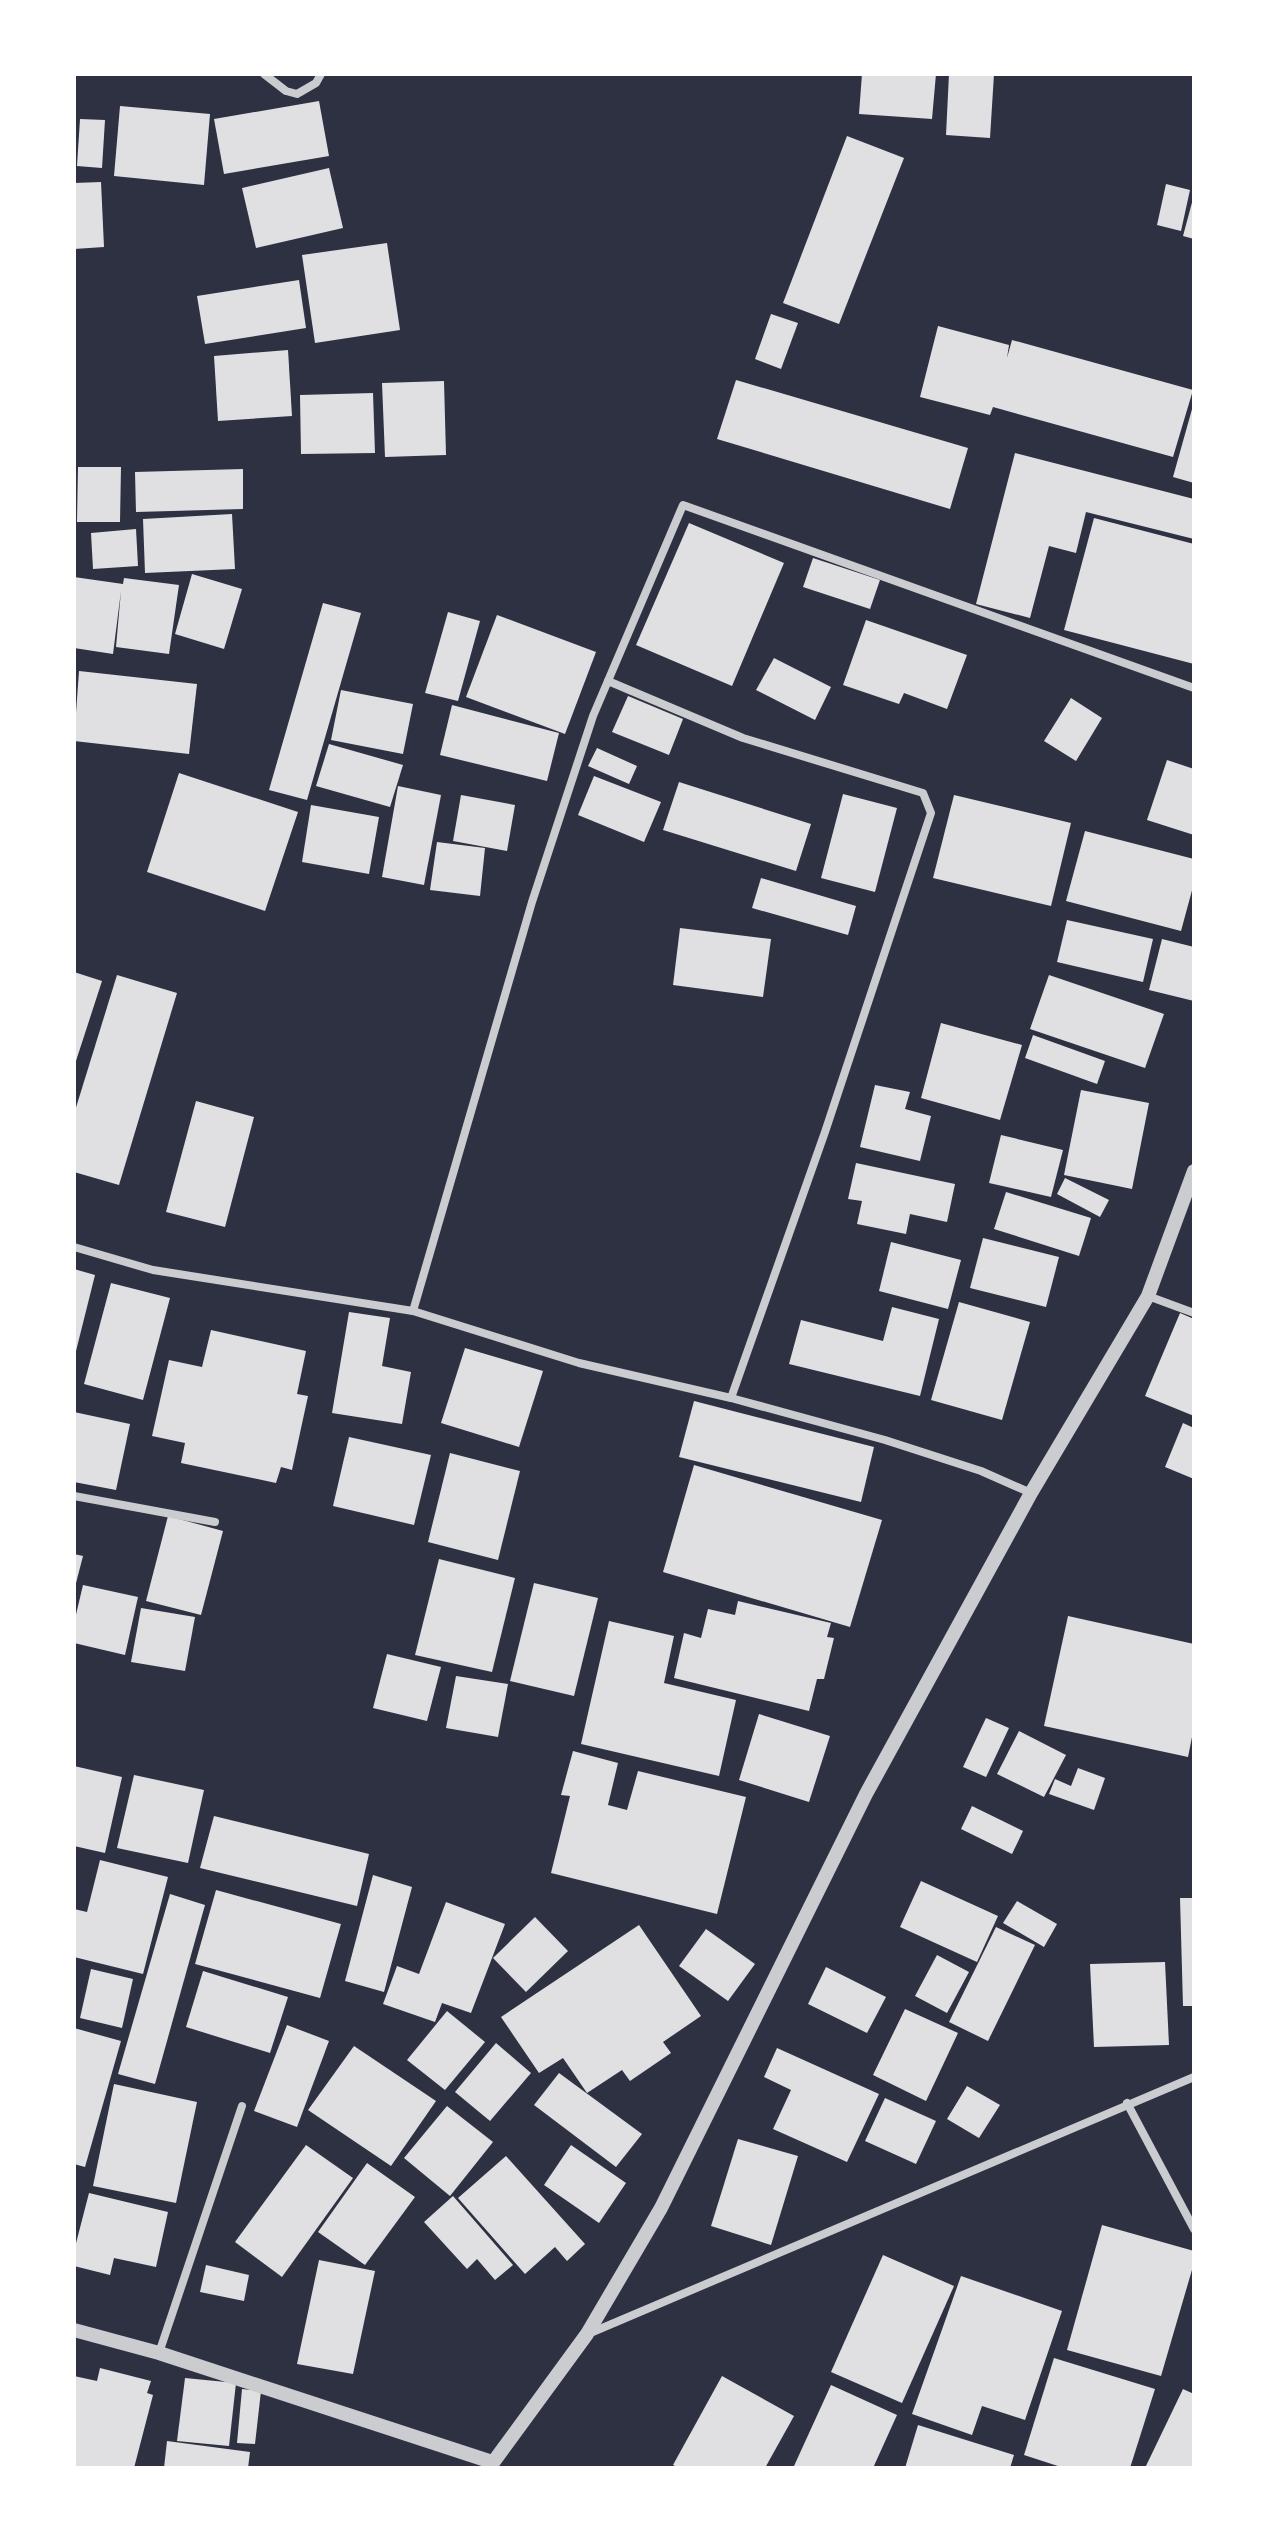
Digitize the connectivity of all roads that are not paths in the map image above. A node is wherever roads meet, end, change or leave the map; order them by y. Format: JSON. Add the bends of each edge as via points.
{"nodes":[{"id":1,"x":264,"y":74,"type":"edge"},
{"id":2,"x":321,"y":74,"type":"edge"},
{"id":3,"x":608,"y":681,"type":"junction"},
{"id":4,"x":1194,"y":688,"type":"edge"},
{"id":5,"x":1194,"y":1171,"type":"edge"},
{"id":6,"x":74,"y":1247,"type":"edge"},
{"id":7,"x":1148,"y":1296,"type":"junction"},
{"id":8,"x":413,"y":1311,"type":"junction"},
{"id":9,"x":1194,"y":1313,"type":"edge"},
{"id":10,"x":731,"y":1398,"type":"junction"},
{"id":11,"x":1031,"y":1493,"type":"junction"},
{"id":12,"x":74,"y":1496,"type":"edge"},
{"id":13,"x":215,"y":1522,"type":"dead end"},
{"id":14,"x":1194,"y":2077,"type":"edge"},
{"id":15,"x":1127,"y":2103,"type":"junction"},
{"id":16,"x":242,"y":2106,"type":"dead end"},
{"id":17,"x":1194,"y":2229,"type":"edge"},
{"id":18,"x":74,"y":2330,"type":"edge"},
{"id":19,"x":587,"y":2334,"type":"junction"},
{"id":20,"x":159,"y":2353,"type":"junction"},
{"id":21,"x":491,"y":2465,"type":"edge"}],
"edges":[{"from":1,"to":2,"type":"street","via":[[297,94]]},
{"from":3,"to":4,"type":"street","via":[[683,505]]},
{"from":3,"to":8,"type":"street","via":[[532,902]]},
{"from":3,"to":10,"type":"street","via":[[743,738],[923,793],[931,813]]},
{"from":5,"to":7,"type":"street"},
{"from":6,"to":8,"type":"street","via":[[153,1270]]},
{"from":7,"to":9,"type":"street"},
{"from":7,"to":11,"type":"street"},
{"from":8,"to":10,"type":"street","via":[[579,1363]]},
{"from":10,"to":11,"type":"street","via":[[885,1440]]},
{"from":11,"to":19,"type":"street","via":[[866,1794],[661,2208]]},
{"from":12,"to":13,"type":"street"},
{"from":14,"to":15,"type":"street"},
{"from":15,"to":17,"type":"street"},
{"from":15,"to":19,"type":"street"},
{"from":16,"to":20,"type":"street"},
{"from":18,"to":20,"type":"street"},
{"from":19,"to":21,"type":"street"},
{"from":20,"to":21,"type":"street"}]}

☆ ☆ ☆ ☆ ☆

TASK ITEM
Copy all the records above exactly, but leave out the pictures.

WRITTEN RESPONSE
Digitize the connectivity of all roads that are not paths in the map image above. A node is wherever roads meet, end, change or leave the map; order them by y. Format: JSON. Add the bends of each edge as via points.
{"nodes":[{"id":1,"x":264,"y":74,"type":"edge"},
{"id":2,"x":321,"y":74,"type":"edge"},
{"id":3,"x":608,"y":681,"type":"junction"},
{"id":4,"x":1194,"y":688,"type":"edge"},
{"id":5,"x":1194,"y":1171,"type":"edge"},
{"id":6,"x":74,"y":1247,"type":"edge"},
{"id":7,"x":1148,"y":1296,"type":"junction"},
{"id":8,"x":413,"y":1311,"type":"junction"},
{"id":9,"x":1194,"y":1313,"type":"edge"},
{"id":10,"x":731,"y":1398,"type":"junction"},
{"id":11,"x":1031,"y":1493,"type":"junction"},
{"id":12,"x":74,"y":1496,"type":"edge"},
{"id":13,"x":215,"y":1522,"type":"dead end"},
{"id":14,"x":1194,"y":2077,"type":"edge"},
{"id":15,"x":1127,"y":2103,"type":"junction"},
{"id":16,"x":242,"y":2106,"type":"dead end"},
{"id":17,"x":1194,"y":2229,"type":"edge"},
{"id":18,"x":74,"y":2330,"type":"edge"},
{"id":19,"x":587,"y":2334,"type":"junction"},
{"id":20,"x":159,"y":2353,"type":"junction"},
{"id":21,"x":491,"y":2465,"type":"edge"}],
"edges":[{"from":1,"to":2,"type":"street","via":[[297,94]]},
{"from":3,"to":4,"type":"street","via":[[683,505]]},
{"from":3,"to":8,"type":"street","via":[[532,902]]},
{"from":3,"to":10,"type":"street","via":[[743,738],[923,793],[931,813]]},
{"from":5,"to":7,"type":"street"},
{"from":6,"to":8,"type":"street","via":[[153,1270]]},
{"from":7,"to":9,"type":"street"},
{"from":7,"to":11,"type":"street"},
{"from":8,"to":10,"type":"street","via":[[579,1363]]},
{"from":10,"to":11,"type":"street","via":[[885,1440]]},
{"from":11,"to":19,"type":"street","via":[[866,1794],[661,2208]]},
{"from":12,"to":13,"type":"street"},
{"from":14,"to":15,"type":"street"},
{"from":15,"to":17,"type":"street"},
{"from":15,"to":19,"type":"street"},
{"from":16,"to":20,"type":"street"},
{"from":18,"to":20,"type":"street"},
{"from":19,"to":21,"type":"street"},
{"from":20,"to":21,"type":"street"}]}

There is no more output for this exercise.